INTRODUCTION: Neuroendovascular surgeries are increasingly important, particularly with the advent of thrombectomy as the gold standard in the management of large vessel stroke. METHODS: The Physician Fee Schedule Look-Up Tool was queried from 2013 to 2019 for all primary Current Procedural Terminology (CPT) codes identified by the American Medical Association as pertaining to endovascular procedures of the nervous system (61623, 61624, 61630, 61635, 61626, 61645, and 61650).
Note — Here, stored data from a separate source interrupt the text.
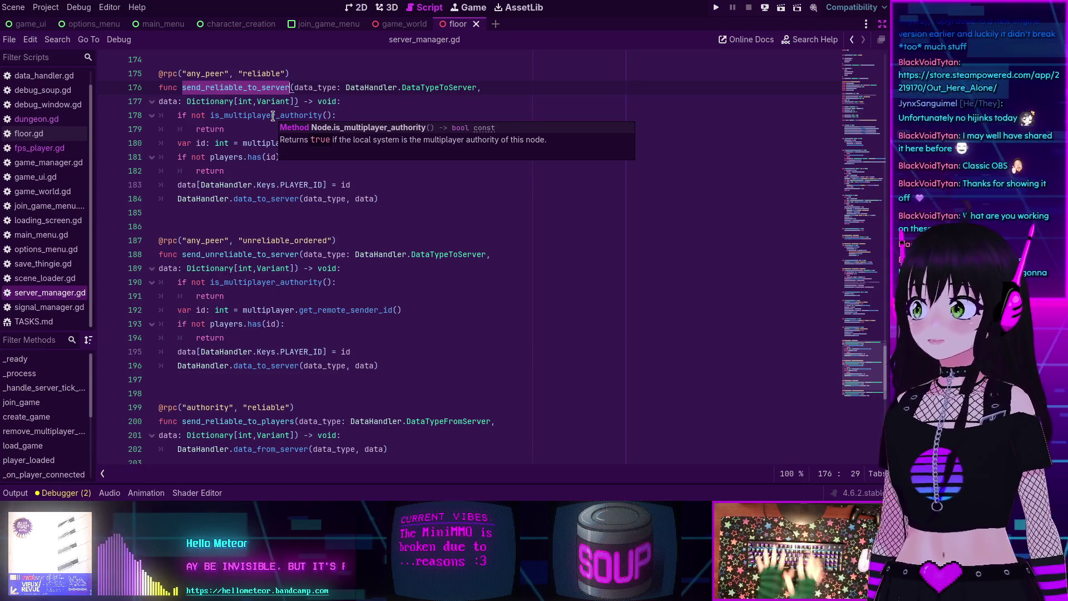
pyautogui.doubleClick(228, 255)
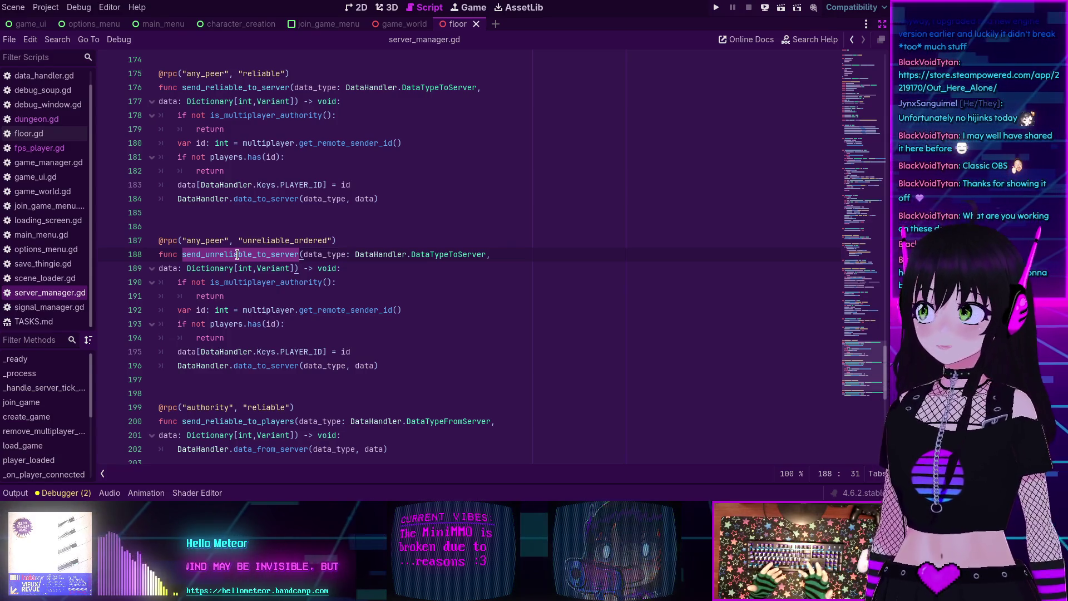
pyautogui.scroll(-4, 197, 239)
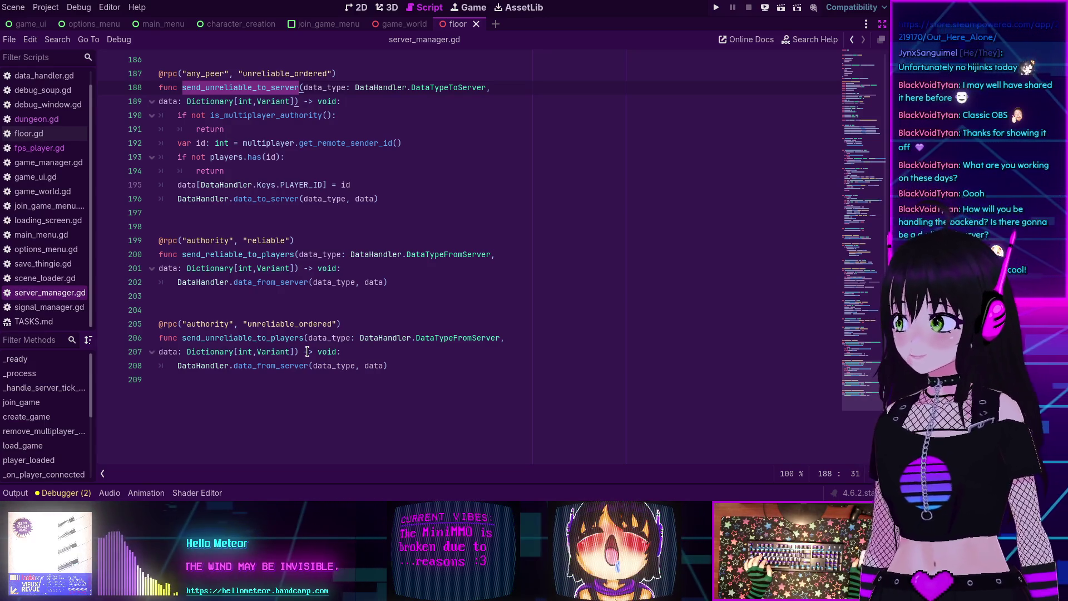
pyautogui.scroll(20, 278, 341)
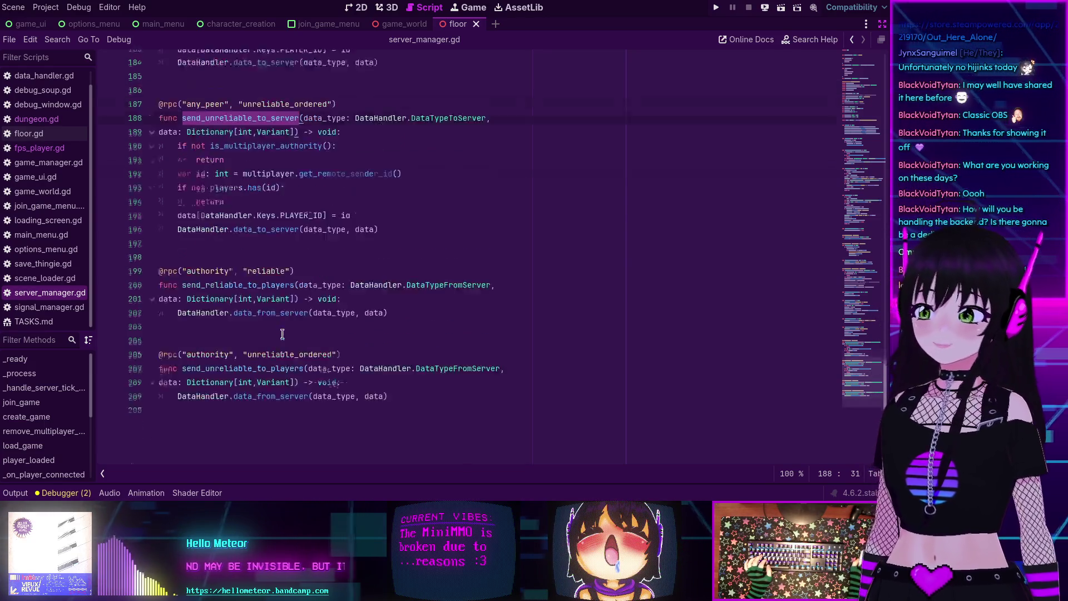
pyautogui.scroll(20, 278, 337)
The facility prices were averaged for each procedure and subsequently adjusted for inflation using the United States Bureau of Labor Statistics’ Consumer Price Index Inflation Calculator as adjusted to January of 2022. Statistical analyses, including data aggregation, exploratory analysis, and propensity adjustment, were performed using R, version 4.0.1 (The R Foundation, Vienna, Austria). The two-sided Mann-Kendall trend test, a non-parametric statistical test that assesses for monotonic trends in either an upward or downward trend, was utilized to assess for trends over time. Within each year analyzed, a Chi-squared test for trend in proportions was used. A significance level of 0.05 was used. RESULTS: Decreases in reimbursement were noted for all neuroendovascular procedures. This trend was statistically significant for temporary balloon occlusion, CPT61623 (2013:$677.04; 2022:586.96; p: 0.01), central nervous system transcatheter permanent occlusion or embolization, CPT61624 (2013:$1349.61; 2022:$1175.02; p: 0.02), non-central nervous system transcatheter permanent occlusion or embolization, CPT61626 (2013:$1040.86; 2019:$912.29; p: 0.002), stent placement, CPT61635 (2013:$1697.18; 2022:$1490.68; p: 0.05), and when viewed as aggregate procedures (2013:$1265.01; 2022:$1000.45; p < 0.01). CONCLUSIONS: Inflation-adjusted reimbursement is decreasing for certain neuroendovascular procedures over time and for all neuroendovascular procedures when viewed as an aggregate group. This suggests a need for reevaluation of the market value and advocacy for neuroendovascular providers and procedures in the era of value/quality-based care.